▸ **ACTION ITEM**:
Return the data below exactly, please, but drop the pictures.

▸ **SOURCE INFORMATION**:
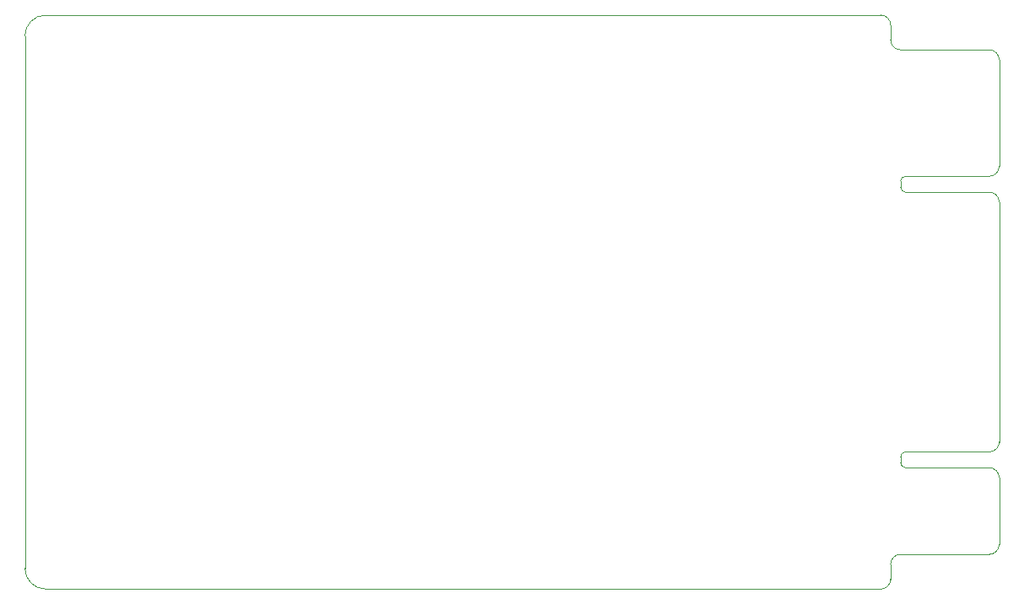
<source format=gm1>
G04 #@! TF.GenerationSoftware,KiCad,Pcbnew,(5.1.2-1)-1*
G04 #@! TF.CreationDate,2019-05-25T08:59:50+02:00*
G04 #@! TF.ProjectId,IEC64,49454336-342e-46b6-9963-61645f706362,1.2*
G04 #@! TF.SameCoordinates,Original*
G04 #@! TF.FileFunction,Profile,NP*
%FSLAX46Y46*%
G04 Gerber Fmt 4.6, Leading zero omitted, Abs format (unit mm)*
G04 Created by KiCad (PCBNEW (5.1.2-1)-1) date 2019-05-25 08:59:50*
%MOMM*%
%LPD*%
G04 APERTURE LIST*
%ADD10C,0.100000*%
G04 APERTURE END LIST*
D10*
X182800000Y-65500000D02*
G75*
G02X183800000Y-66500000I0J-1000000D01*
G01*
X184800000Y-69000000D02*
G75*
G02X183800000Y-68000000I0J1000000D01*
G01*
X193700000Y-69000000D02*
G75*
G02X194700000Y-70000000I0J-1000000D01*
G01*
X194700000Y-80700000D02*
G75*
G02X193700000Y-81700000I-1000000J0D01*
G01*
X184800000Y-82800000D02*
X184800000Y-82200000D01*
X185300000Y-83300000D02*
G75*
G02X184800000Y-82800000I0J500000D01*
G01*
X184800000Y-82200000D02*
G75*
G02X185300000Y-81700000I500000J0D01*
G01*
X193700000Y-83300000D02*
G75*
G02X194700000Y-84300000I0J-1000000D01*
G01*
X194700000Y-108400000D02*
G75*
G02X193700000Y-109400000I-1000000J0D01*
G01*
X184800000Y-109900000D02*
X184800000Y-110500000D01*
X184800000Y-109900000D02*
G75*
G02X185300000Y-109400000I500000J0D01*
G01*
X185300000Y-111000000D02*
G75*
G02X184800000Y-110500000I0J500000D01*
G01*
X193700000Y-111000000D02*
G75*
G02X194700000Y-112000000I0J-1000000D01*
G01*
X194700000Y-118700000D02*
G75*
G02X193700000Y-119700000I-1000000J0D01*
G01*
X183800000Y-120700000D02*
G75*
G02X184800000Y-119700000I1000000J0D01*
G01*
X183800000Y-122200000D02*
G75*
G02X182800000Y-123200000I-1000000J0D01*
G01*
X99000000Y-123200000D02*
G75*
G02X96900000Y-121100000I0J2100000D01*
G01*
X96900000Y-67600000D02*
G75*
G02X99000000Y-65500000I2100000J0D01*
G01*
X99000000Y-65500000D02*
X182800000Y-65500000D01*
X183800000Y-120700000D02*
X183800000Y-122200000D01*
X183800000Y-66500000D02*
X183800000Y-68000000D01*
X193700000Y-119700000D02*
X184800000Y-119700000D01*
X194700000Y-112000000D02*
X194700000Y-118700000D01*
X185300000Y-111000000D02*
X193700000Y-111000000D01*
X193700000Y-109400000D02*
X185300000Y-109400000D01*
X194700000Y-84300000D02*
X194700000Y-108400000D01*
X185300000Y-83300000D02*
X193700000Y-83300000D01*
X193700000Y-81700000D02*
X185300000Y-81700000D01*
X194700000Y-70000000D02*
X194700000Y-80700000D01*
X184800000Y-69000000D02*
X193700000Y-69000000D01*
X99000000Y-123200000D02*
X182800000Y-123200000D01*
X96900000Y-67600000D02*
X96900000Y-121100000D01*
M02*

</source>
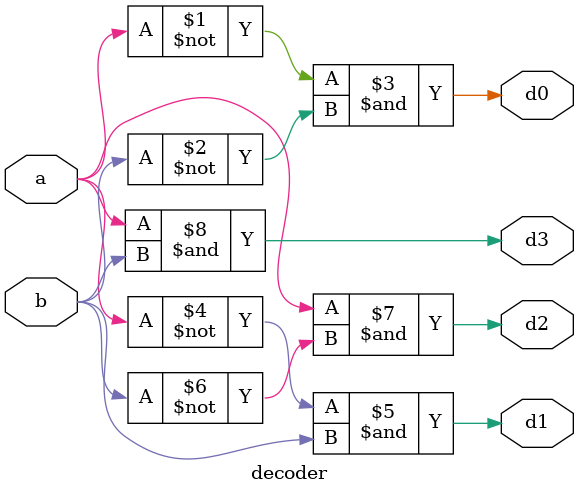
<source format=v>
module decoder(a,b,d0,d1,d2,d3);
  output d0,d1,d2,d3;
  input a,b;
  assign d0 = ~a & ~b;
  assign d1 = ~a &  b;
  assign d2 =  a & ~b;
  assign d3 =  a &  b;
endmodule
</source>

▸ **OUTPUT FOR THIS TASK**:
<source format=gm1>
G04 #@! TF.GenerationSoftware,KiCad,Pcbnew,(5.1.2-1)-1*
G04 #@! TF.CreationDate,2019-05-25T08:59:50+02:00*
G04 #@! TF.ProjectId,IEC64,49454336-342e-46b6-9963-61645f706362,1.2*
G04 #@! TF.SameCoordinates,Original*
G04 #@! TF.FileFunction,Profile,NP*
%FSLAX46Y46*%
G04 Gerber Fmt 4.6, Leading zero omitted, Abs format (unit mm)*
G04 Created by KiCad (PCBNEW (5.1.2-1)-1) date 2019-05-25 08:59:50*
%MOMM*%
%LPD*%
G04 APERTURE LIST*
%ADD10C,0.100000*%
G04 APERTURE END LIST*
D10*
X182800000Y-65500000D02*
G75*
G02X183800000Y-66500000I0J-1000000D01*
G01*
X184800000Y-69000000D02*
G75*
G02X183800000Y-68000000I0J1000000D01*
G01*
X193700000Y-69000000D02*
G75*
G02X194700000Y-70000000I0J-1000000D01*
G01*
X194700000Y-80700000D02*
G75*
G02X193700000Y-81700000I-1000000J0D01*
G01*
X184800000Y-82800000D02*
X184800000Y-82200000D01*
X185300000Y-83300000D02*
G75*
G02X184800000Y-82800000I0J500000D01*
G01*
X184800000Y-82200000D02*
G75*
G02X185300000Y-81700000I500000J0D01*
G01*
X193700000Y-83300000D02*
G75*
G02X194700000Y-84300000I0J-1000000D01*
G01*
X194700000Y-108400000D02*
G75*
G02X193700000Y-109400000I-1000000J0D01*
G01*
X184800000Y-109900000D02*
X184800000Y-110500000D01*
X184800000Y-109900000D02*
G75*
G02X185300000Y-109400000I500000J0D01*
G01*
X185300000Y-111000000D02*
G75*
G02X184800000Y-110500000I0J500000D01*
G01*
X193700000Y-111000000D02*
G75*
G02X194700000Y-112000000I0J-1000000D01*
G01*
X194700000Y-118700000D02*
G75*
G02X193700000Y-119700000I-1000000J0D01*
G01*
X183800000Y-120700000D02*
G75*
G02X184800000Y-119700000I1000000J0D01*
G01*
X183800000Y-122200000D02*
G75*
G02X182800000Y-123200000I-1000000J0D01*
G01*
X99000000Y-123200000D02*
G75*
G02X96900000Y-121100000I0J2100000D01*
G01*
X96900000Y-67600000D02*
G75*
G02X99000000Y-65500000I2100000J0D01*
G01*
X99000000Y-65500000D02*
X182800000Y-65500000D01*
X183800000Y-120700000D02*
X183800000Y-122200000D01*
X183800000Y-66500000D02*
X183800000Y-68000000D01*
X193700000Y-119700000D02*
X184800000Y-119700000D01*
X194700000Y-112000000D02*
X194700000Y-118700000D01*
X185300000Y-111000000D02*
X193700000Y-111000000D01*
X193700000Y-109400000D02*
X185300000Y-109400000D01*
X194700000Y-84300000D02*
X194700000Y-108400000D01*
X185300000Y-83300000D02*
X193700000Y-83300000D01*
X193700000Y-81700000D02*
X185300000Y-81700000D01*
X194700000Y-70000000D02*
X194700000Y-80700000D01*
X184800000Y-69000000D02*
X193700000Y-69000000D01*
X99000000Y-123200000D02*
X182800000Y-123200000D01*
X96900000Y-67600000D02*
X96900000Y-121100000D01*
M02*

</source>
<source format=v>
module decoder(a,b,d0,d1,d2,d3);
  output d0,d1,d2,d3;
  input a,b;
  assign d0 = ~a & ~b;
  assign d1 = ~a &  b;
  assign d2 =  a & ~b;
  assign d3 =  a &  b;
endmodule
</source>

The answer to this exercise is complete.